Before coming to Moab, Madrona, a spunky firecracker of a young woman, had been struggling with her intense and strenuous job at an animation studio because of “chemo brain,” a common and lasting symptom from chemotherapy toxicity that involves changes in cognitive abilities, like difficulty remembering small details or keeping track of time. “I’m used to being a cannonball, a bull, blasting through my day with aplomb. It’s hard to reconcile who I was with who I am right now,” she says. “I left Moab feeling like the powerhouse I once was, with a bunch of dirt-covered, tough-minded, tender-hearted ass-kickers in my corner.” Only a few weeks after returning to her home in Portland, Oregon, her employer let her go because she was inconsistent at work. When faced with this drawback, she channeled the strength she gained from her week with FD (after a good, hard cry in the car, she says) and made “the kind of decisions I would make climbing a crack. Thoughtful, deliberate decisions, working out what felt right, even though it wasn’t obvious or expected.” Through a Facebook group dedicated to our FD camp, Madrona told fellow participants of her unemployment and decision to pursue her passions of writing and painting. “The response I got was encouraging, affirming, and true. It was exactly the response I knew I would get from everyone, these people who saw me so clearly in just one week of climbing together.”

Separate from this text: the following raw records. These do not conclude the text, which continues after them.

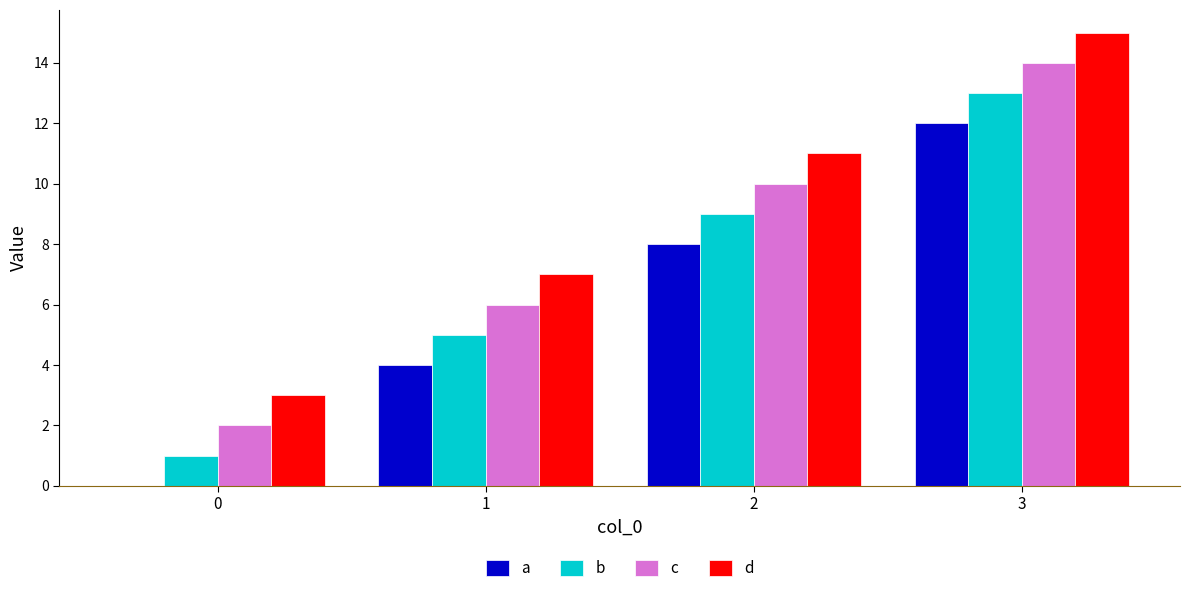

Is the value of c at 1 greater than the value of d at 1?

No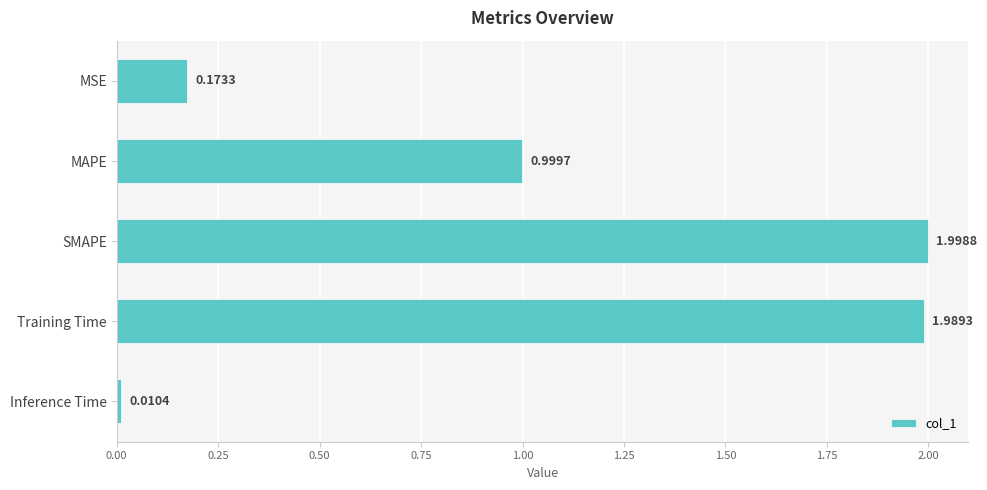

Which category has the highest value across all series?

SMAPE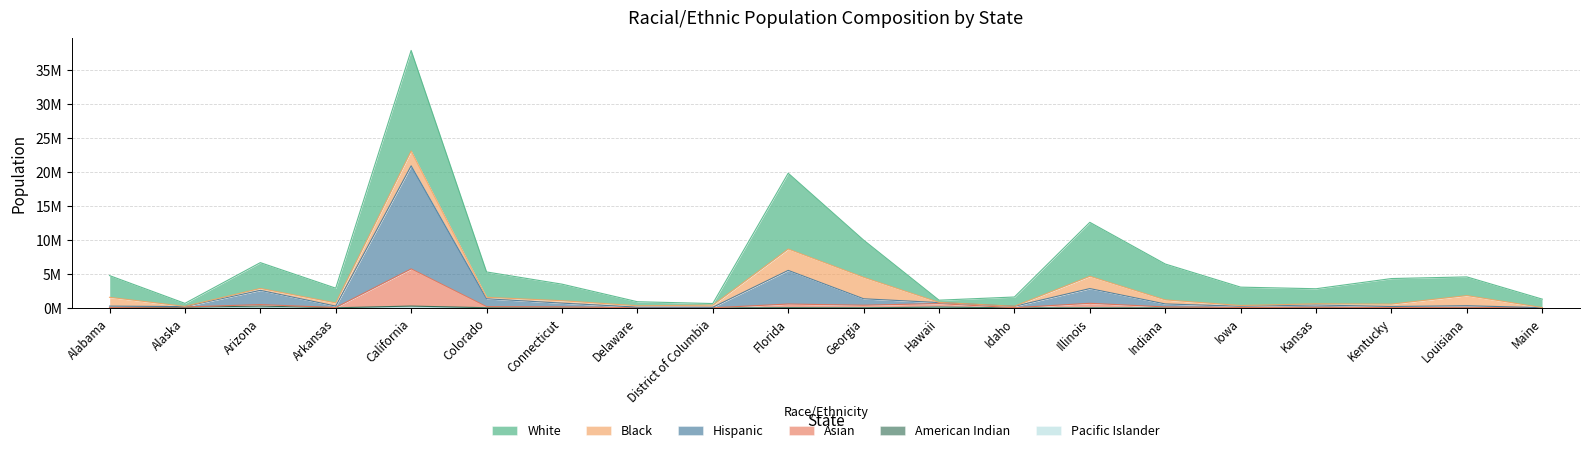

How many data points in pacific_islander are above 3021?

9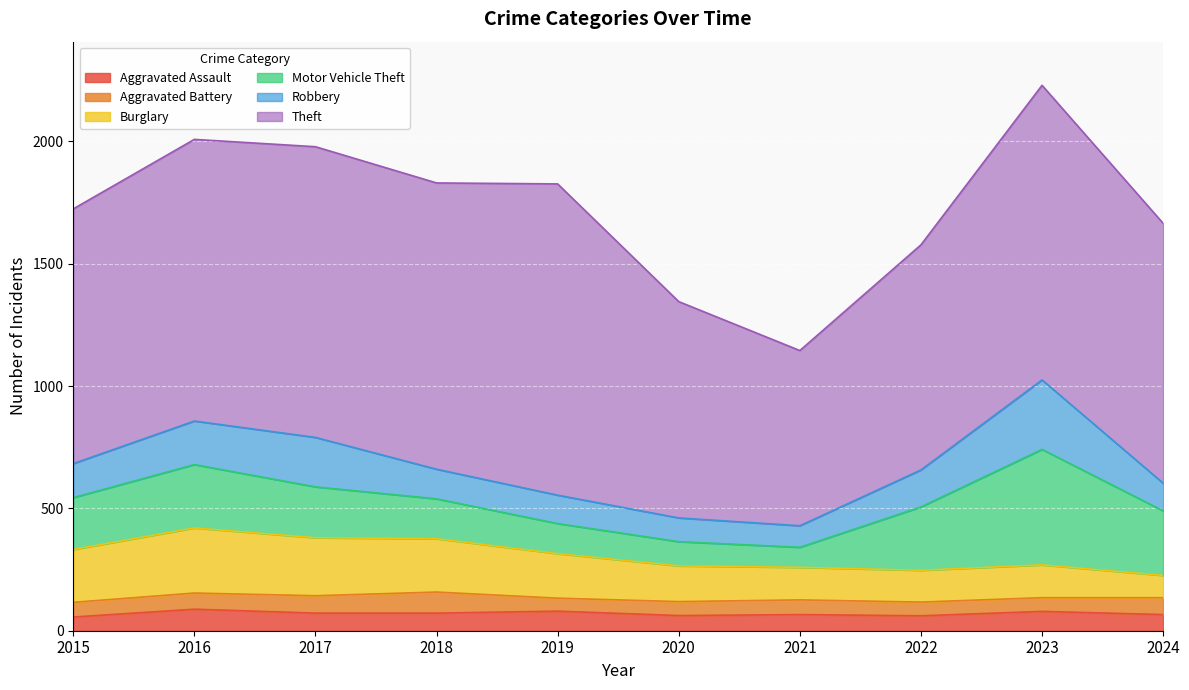

Reading left to right, transcribe all the data shown in this chart.

Aggravated Assault: 56	88	72	72	80	62	66	61	79	66
Aggravated Battery: 60	66	71	86	53	57	60	56	56	69
Burglary: 216	266	237	218	182	146	133	130	134	91
Motor Vehicle Theft: 212	259	208	163	123	99	82	259	472	264
Robbery: 139	178	202	121	116	97	88	151	284	113
Theft: 1041	1151	1188	1170	1272	884	716	920	1204	1062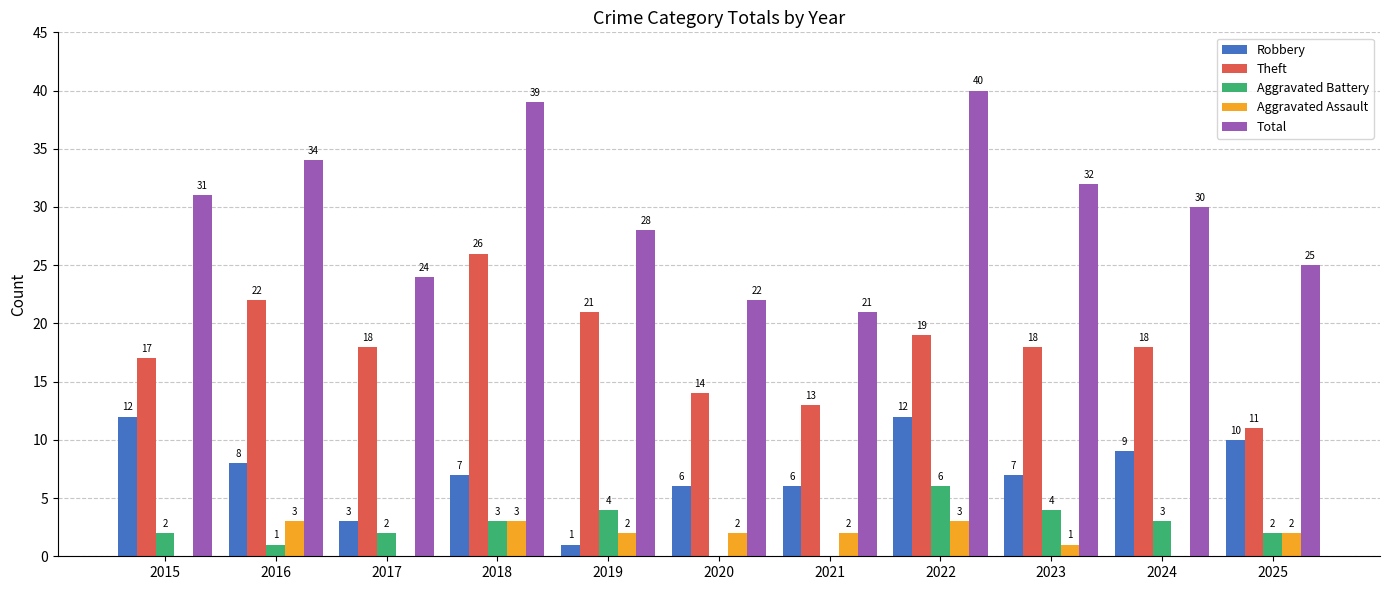

What is the spread (max minus min) of values at 2020?

22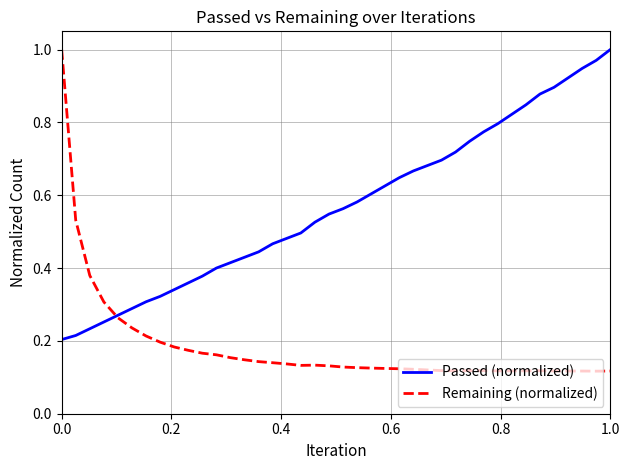

Which series has the widest spread of values?

Remaining (normalized)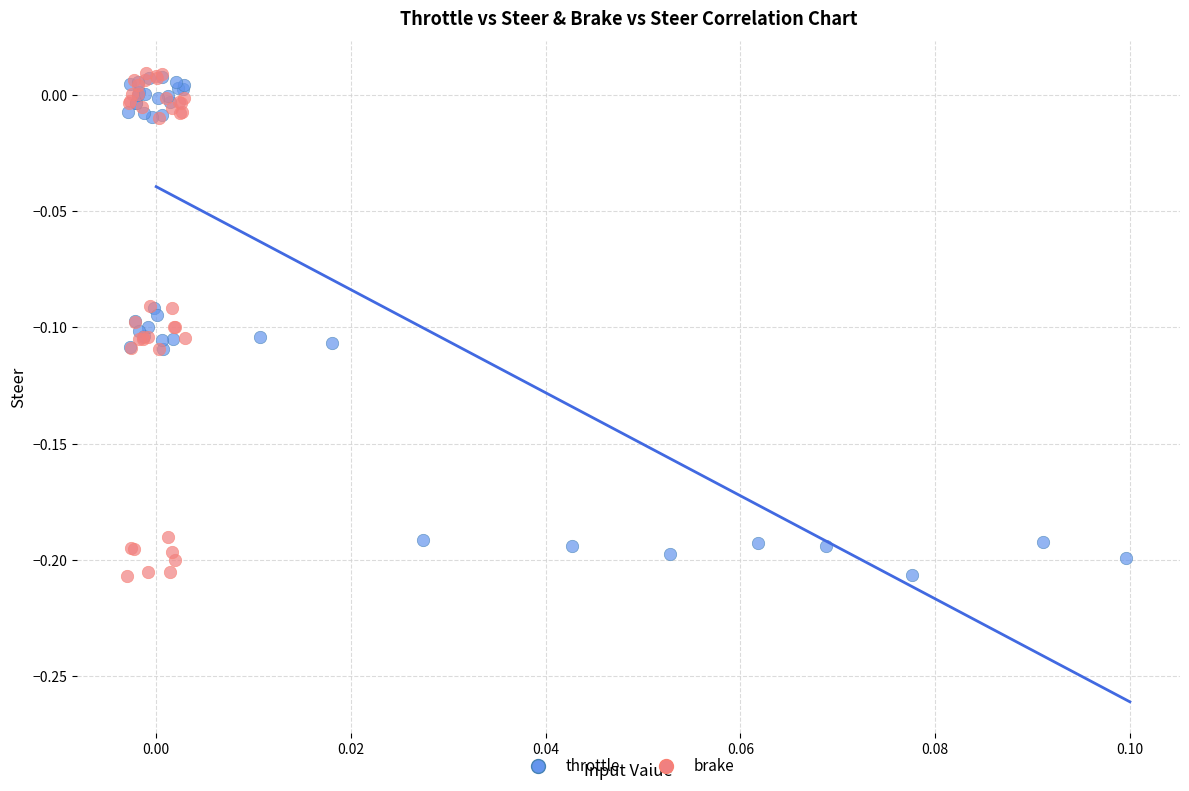

Which series has the widest spread of Y values?

brake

Organizations like FD improve lives by exposing people who need it most to this awesome but equally difficult thing we call climbing. Through those experiences, participants break out of their “cancer survivor” shell and realize the ability to choose their own label—including maybe even calling themselves a climber. More than half of the campers have climbed since the trip, and a few of them have purchased rock shoes and climbing gym memberships. Now, when I’m getting frustrated that I can’t do a move or I keep falling, I tell myself that in the grand scheme of things, climbing doesn’t matter. It’s just this great hobby that gives me great exercise, lets me be outside, takes me to cool places, and allows me to hang out with my friends. I mean, climbing doesn’t cure cancer, right? But on this trip, I realized that maybe climbing can help people in a bigger way. That’s what I saw during my week in Moab with First Descents. I saw people who had overcome one of the greatest killers in modern times fall in love with our sport, not just because it’s a fun way to pass the time, but because it gave them a way to continue fighting back and to regain control of their lives from this vicious disease. To outlive it, and be out living it.